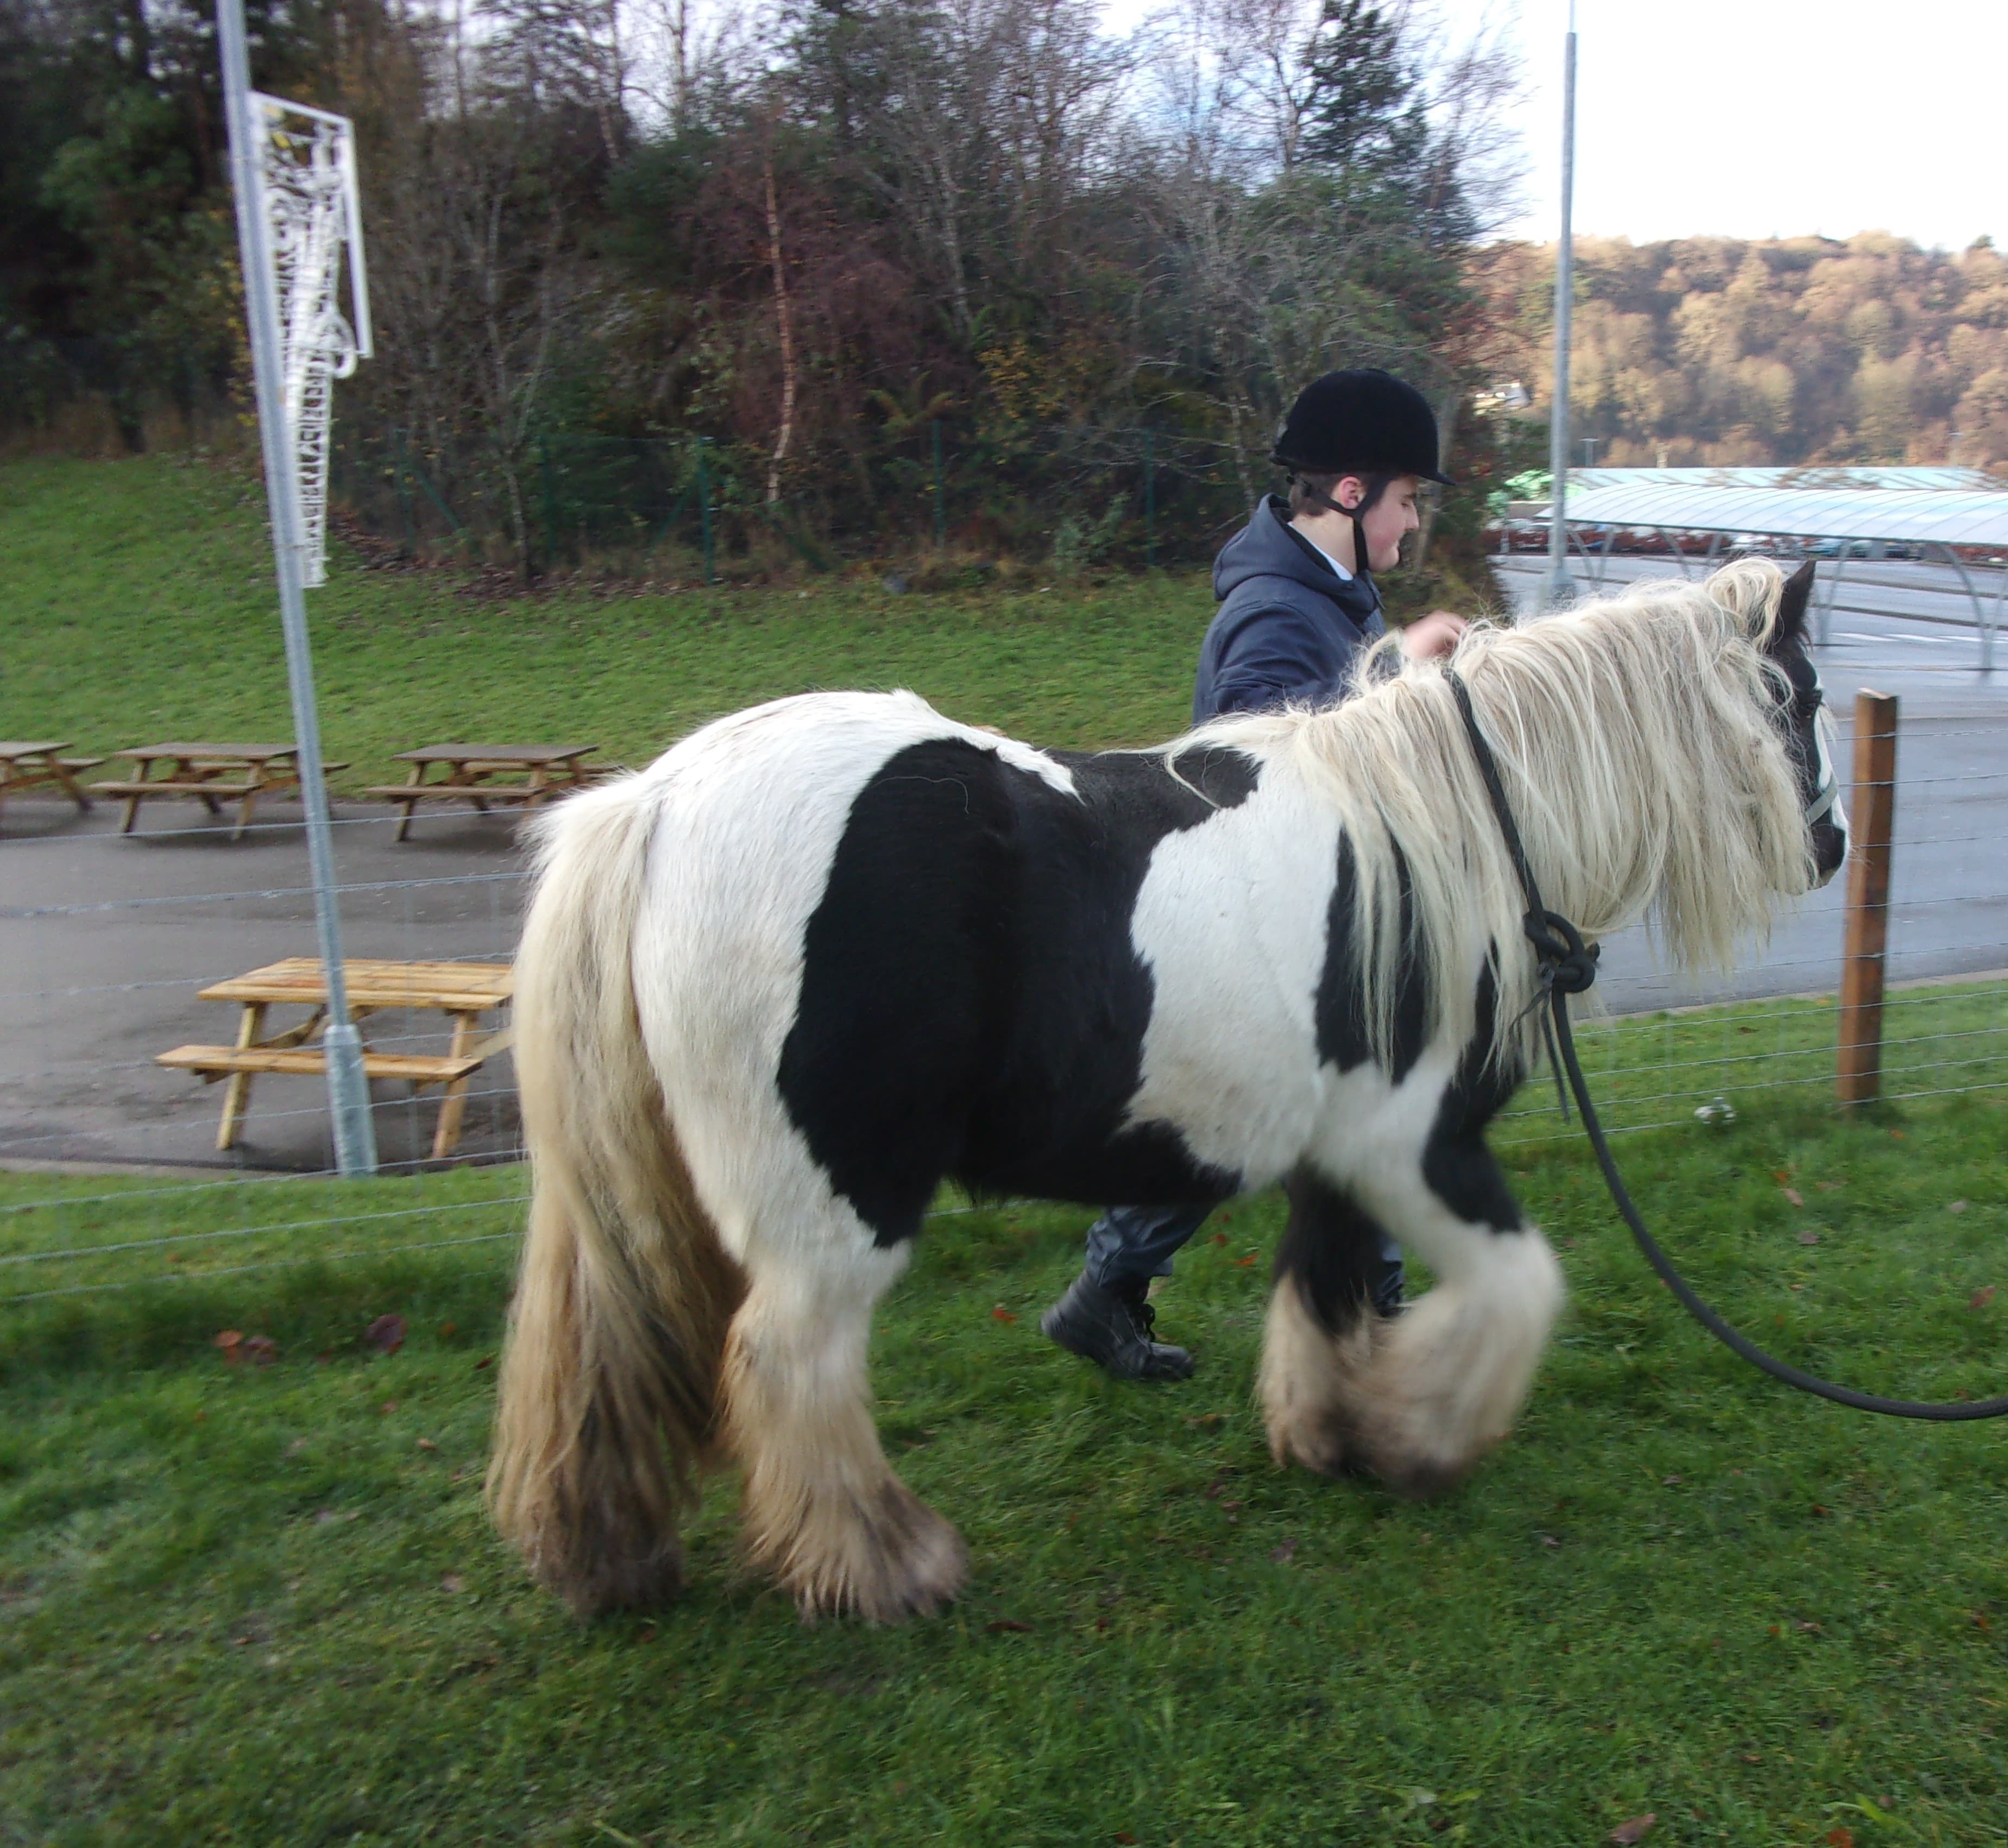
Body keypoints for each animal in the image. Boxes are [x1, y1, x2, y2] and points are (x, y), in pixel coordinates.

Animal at [494, 558, 1839, 1614]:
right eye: (1809, 693)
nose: (1831, 845)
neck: (1444, 845)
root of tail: (657, 803)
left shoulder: (1339, 1160)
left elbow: (1325, 1294)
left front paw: (1334, 1435)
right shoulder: (1420, 1149)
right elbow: (1519, 1288)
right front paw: (1426, 1438)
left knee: (615, 1349)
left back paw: (610, 1556)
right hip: (836, 1212)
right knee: (789, 1363)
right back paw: (887, 1567)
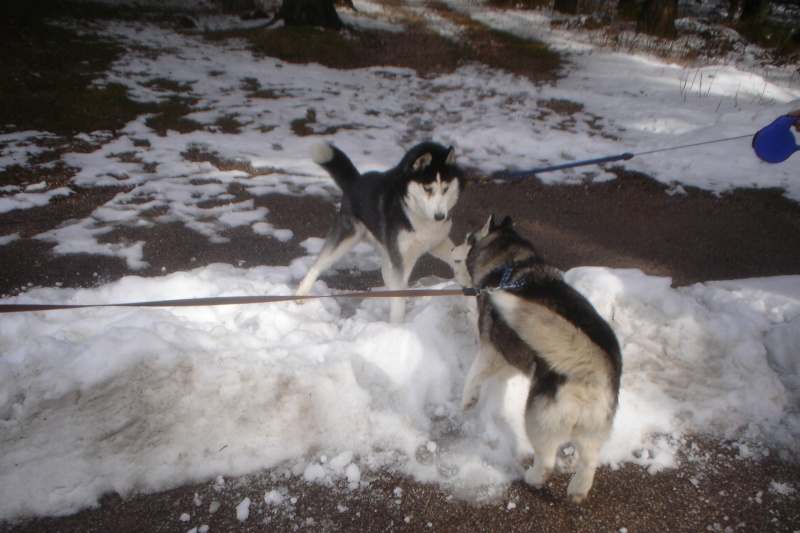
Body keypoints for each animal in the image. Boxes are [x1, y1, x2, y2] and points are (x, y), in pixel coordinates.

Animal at [296, 141, 462, 322]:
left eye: (446, 188)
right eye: (427, 188)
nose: (440, 216)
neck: (415, 214)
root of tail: (356, 180)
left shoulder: (438, 241)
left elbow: (458, 257)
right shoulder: (400, 256)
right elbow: (397, 304)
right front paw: (397, 326)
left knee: (386, 273)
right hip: (346, 238)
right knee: (317, 265)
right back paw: (302, 292)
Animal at [456, 215, 620, 502]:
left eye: (467, 239)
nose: (454, 247)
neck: (510, 264)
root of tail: (593, 365)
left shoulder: (490, 348)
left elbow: (474, 374)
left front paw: (468, 400)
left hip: (538, 420)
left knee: (547, 462)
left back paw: (532, 477)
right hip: (593, 427)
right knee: (590, 461)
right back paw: (577, 490)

§ §

• [What is needed]:
Locate the line containing "neck: (1444, 845)" in the material above, then repeat it and every later line exactly, with no pictures.

• [Reply]:
neck: (1444, 845)
root of tail: (657, 803)
left shoulder: (1339, 1160)
left elbow: (1325, 1294)
left front paw: (1334, 1435)
right shoulder: (1420, 1149)
right elbow: (1519, 1288)
right front paw: (1426, 1438)
left knee: (615, 1349)
left back paw: (610, 1556)
right hip: (836, 1212)
right knee: (789, 1363)
right back paw: (887, 1567)
Body keypoints for each animal in the image. Boxes are [x1, y1, x2, y2] and points are (x, y), in pixel coordinates.

Animal at [296, 141, 462, 322]:
left eye: (446, 188)
right eye: (427, 188)
nose: (440, 216)
neck: (415, 214)
root of tail: (356, 180)
left shoulder: (438, 241)
left elbow: (458, 257)
right shoulder: (400, 256)
right elbow: (397, 304)
right front paw: (397, 326)
left knee: (386, 273)
right hip: (346, 238)
right knee: (317, 265)
right back paw: (302, 292)
Animal at [456, 215, 620, 502]:
left eye: (467, 239)
nose: (454, 247)
neck: (510, 264)
root of tail: (593, 365)
left shoulder: (490, 348)
left elbow: (474, 374)
left front paw: (468, 400)
left hip: (538, 420)
left knee: (547, 462)
left back paw: (532, 477)
right hip: (593, 427)
right knee: (590, 461)
right back paw: (577, 490)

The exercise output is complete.